''Quando parla di startup italiane il  governatore della Banca d'Italia, Vincenzo Visco, sogna a occhi aperti o non sa di cosa parla. Altro che numero quadruplicato come segnale di vitalità delle imprese italiane! La situazione delle nostre startup è  drammatica, il sistema non funziona. Come movimento politico che vuole un'Italia 'dieci volte meglio', noi sposiamo in pieno le dieci  richieste del manifesto-appello 'StartupAct', che rappresenta il  nostro sentire e il nostro piano d'azione. Al governatore diciamo, con tutto il rispetto, che le chiacchiere non bastano più''. Così Andrea  Dusi, leader nazionale di ''10voltemeglio'', movimento politico che si presenta in 10 Regioni italiane nelle prossime elezioni del 4 marzo.        '

'Se l'indicatore che il Governatore Visco utilizza per segnalare la  buona salute del sistema -aggiunge- si riduce al mero numero di  startup innovative nate nell'ultimo anno, mostra di non aver capito  che purtroppo siamo il fanalino di coda dell'Europa occidentale. Non  siamo attrattivi né per chi fa startup, né per chi vuole investire in  startup. Le politiche da implementare sono ben altre rispetto al poco  fatto finora".   
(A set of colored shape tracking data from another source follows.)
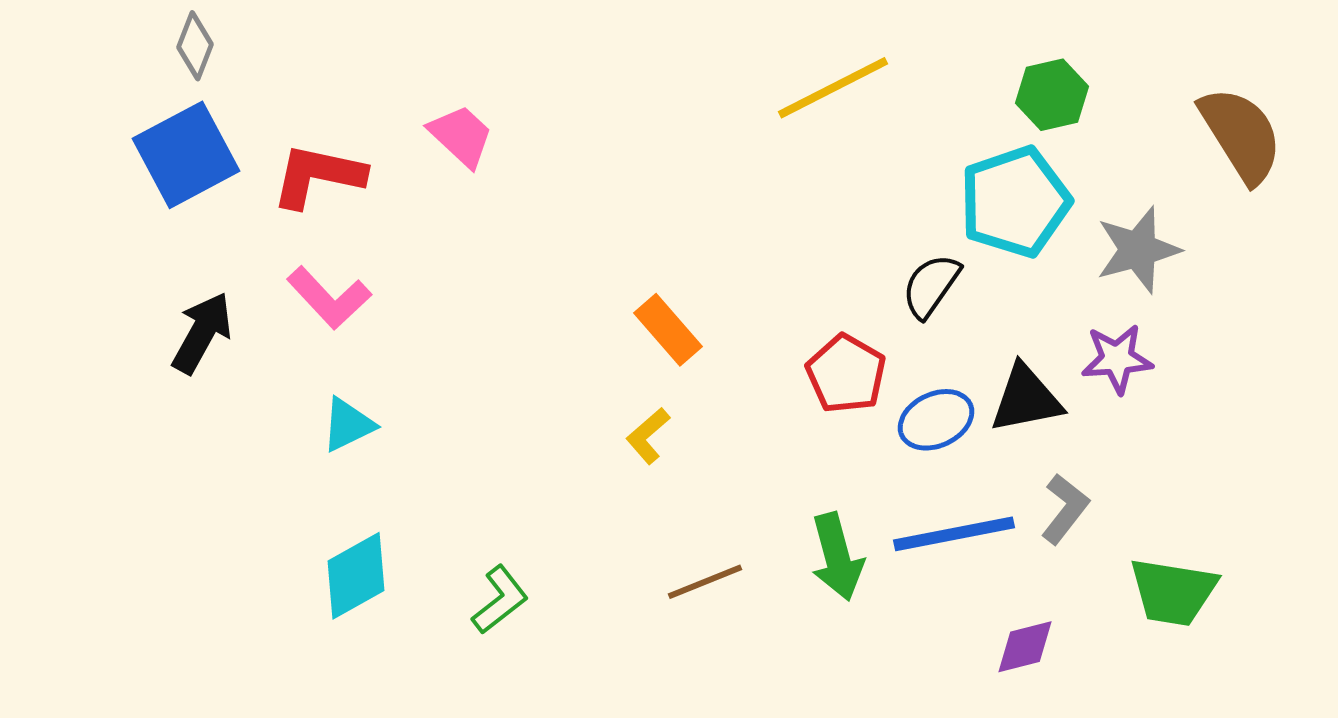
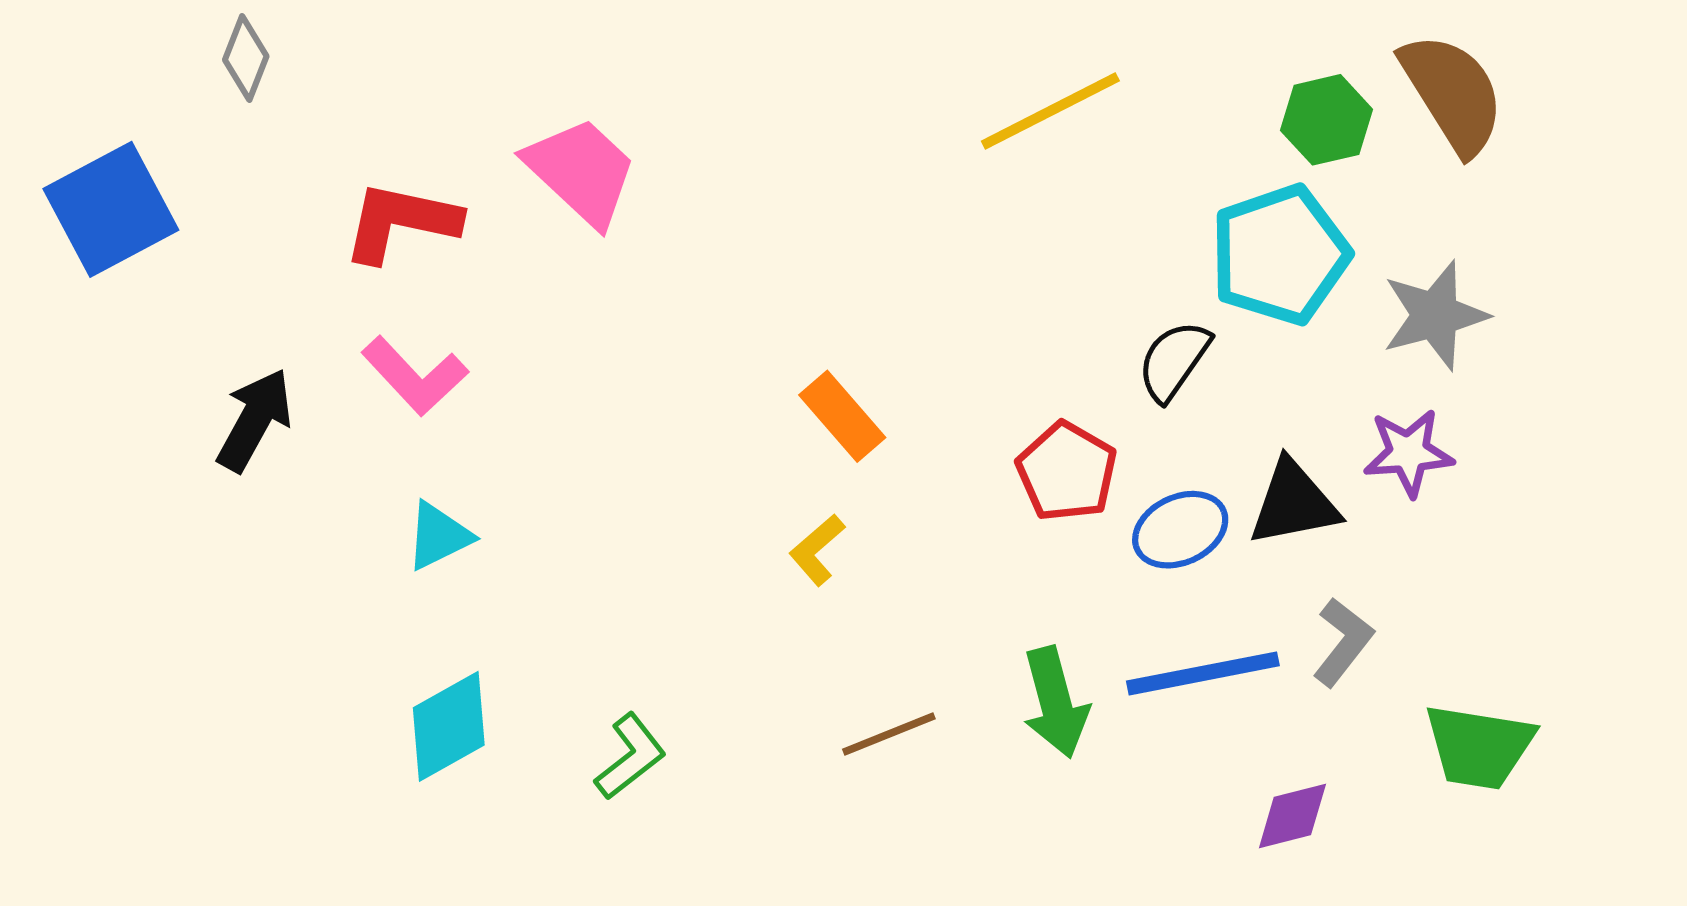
brown semicircle: (1241, 135) -> (1453, 93), moved
pink trapezoid: (461, 136) -> (581, 172), size x1.4
blue square: (186, 155) -> (111, 209), moved

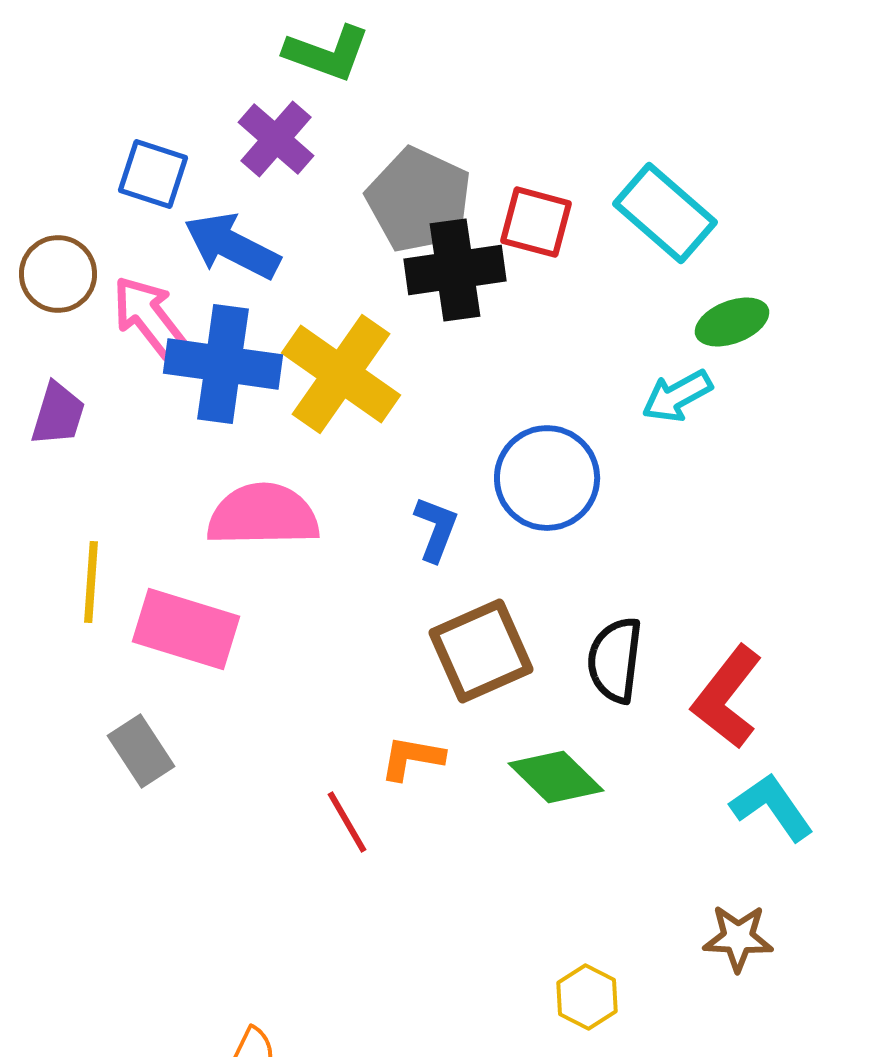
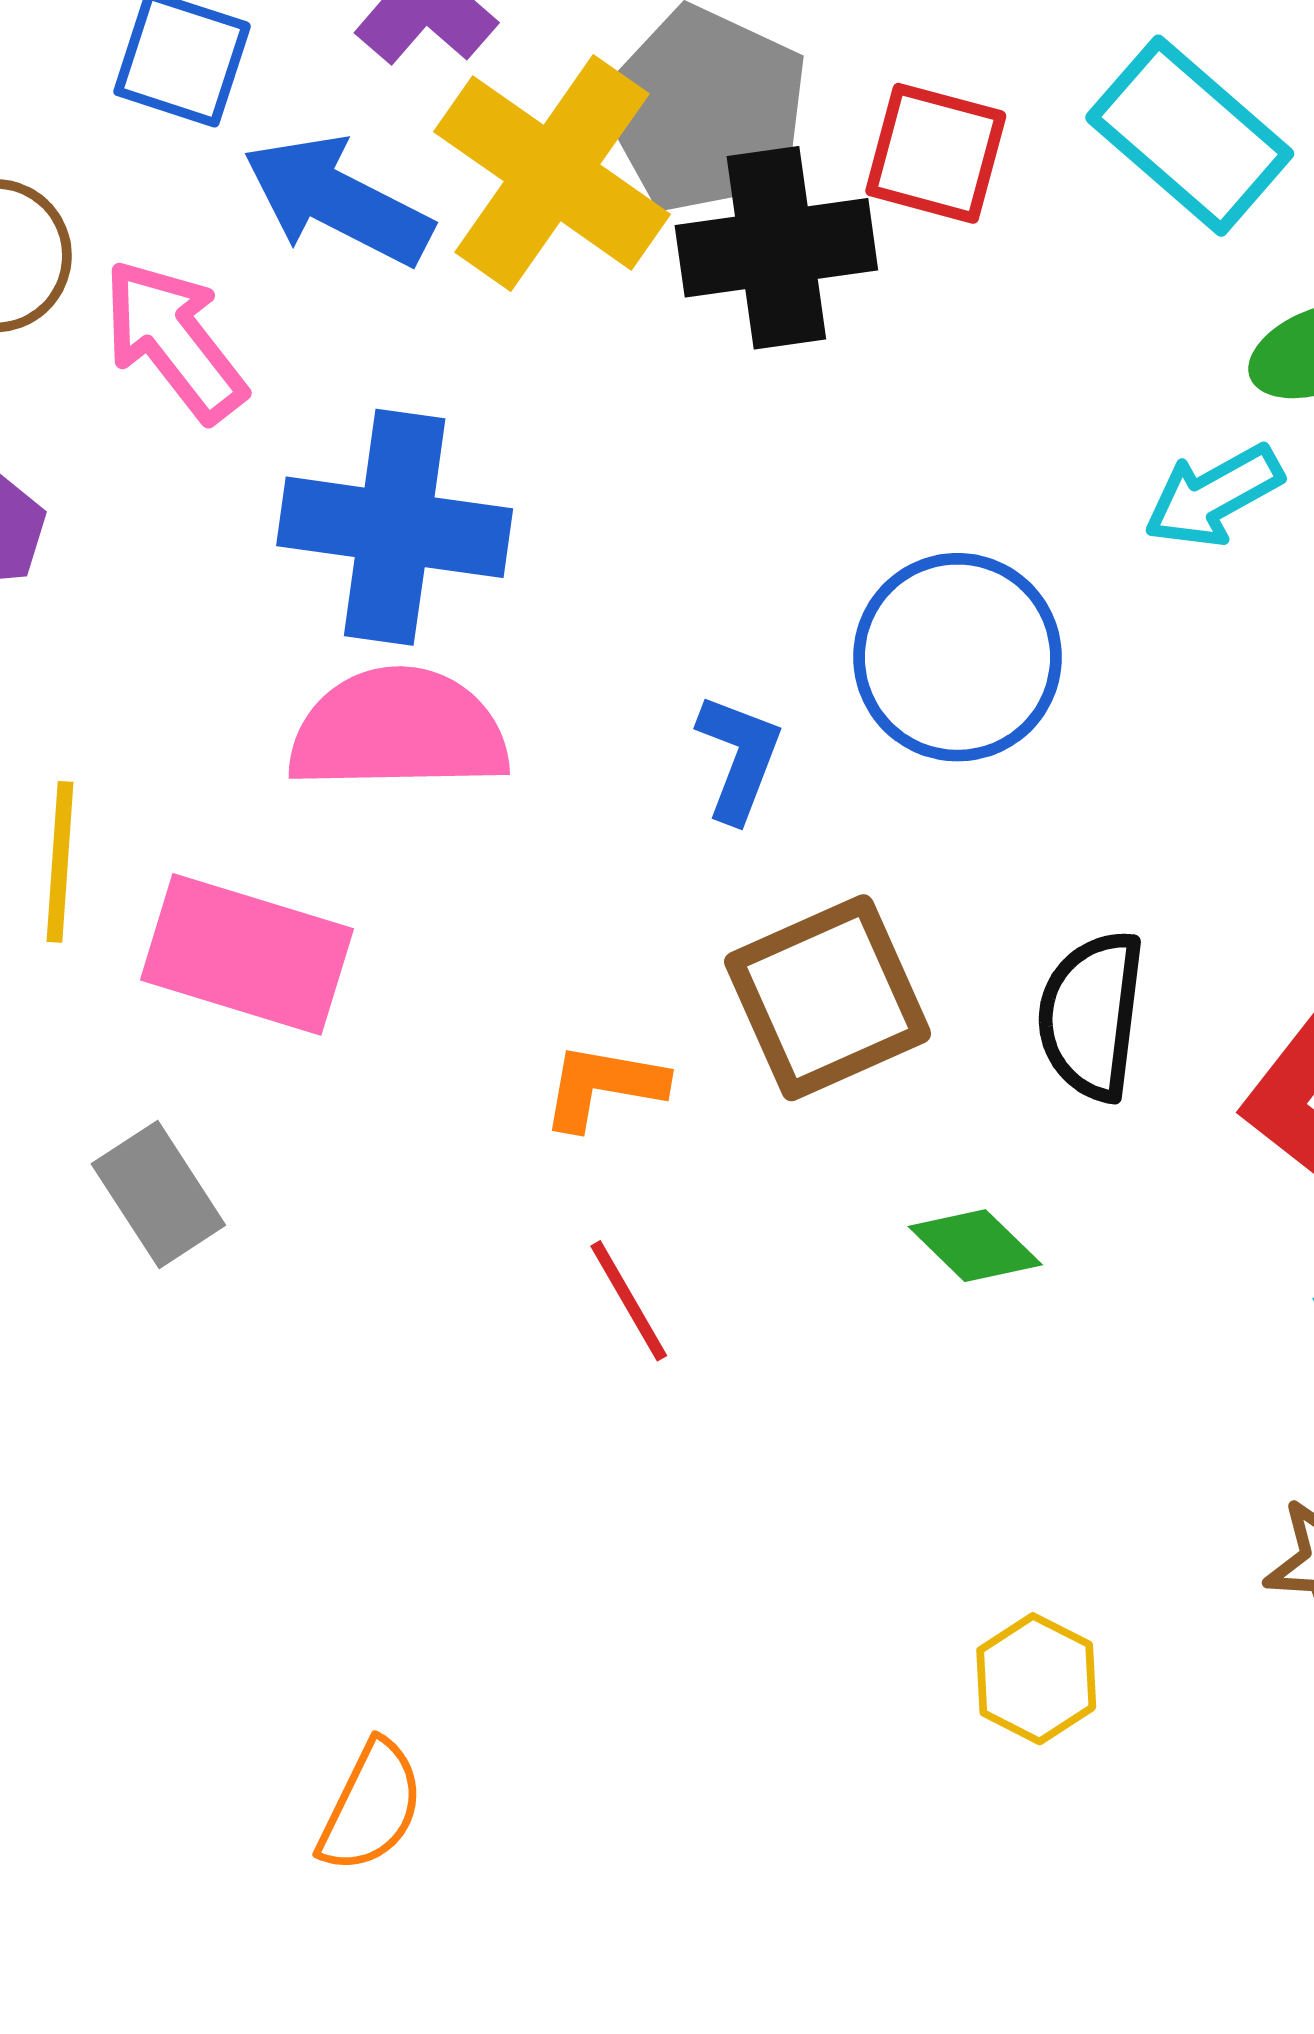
blue cross: (223, 364) -> (395, 527), moved
yellow cross: (341, 374) -> (552, 173), moved
orange L-shape: (412, 758) -> (603, 1086), moved
green diamond: (556, 777) -> (975, 1246), size x0.7
red line: (347, 822) -> (629, 1301), moved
"Se abbiamo a cuore la crescita e il benessere del Paese -prosegue- dobbiamo dire le cose come stanno, evitare di crogiolarci  dietro a numeri finti e fuorvianti. La realtà è che siamo  'disallineati' da metodi e sistemi internazionali. Gli oneri e la  burocrazia uccidono le startup che non espatriano, o le trasformano in Pmi, come denuncia lo StartupAct. La vecchia politica non sa cosa fare e agisce a casaccio. I quadretti assolutori del governatore Visco non  aiutano certo a fare il necessario salto di qualità che ci porti al  passo col resto del mondo avanzato''.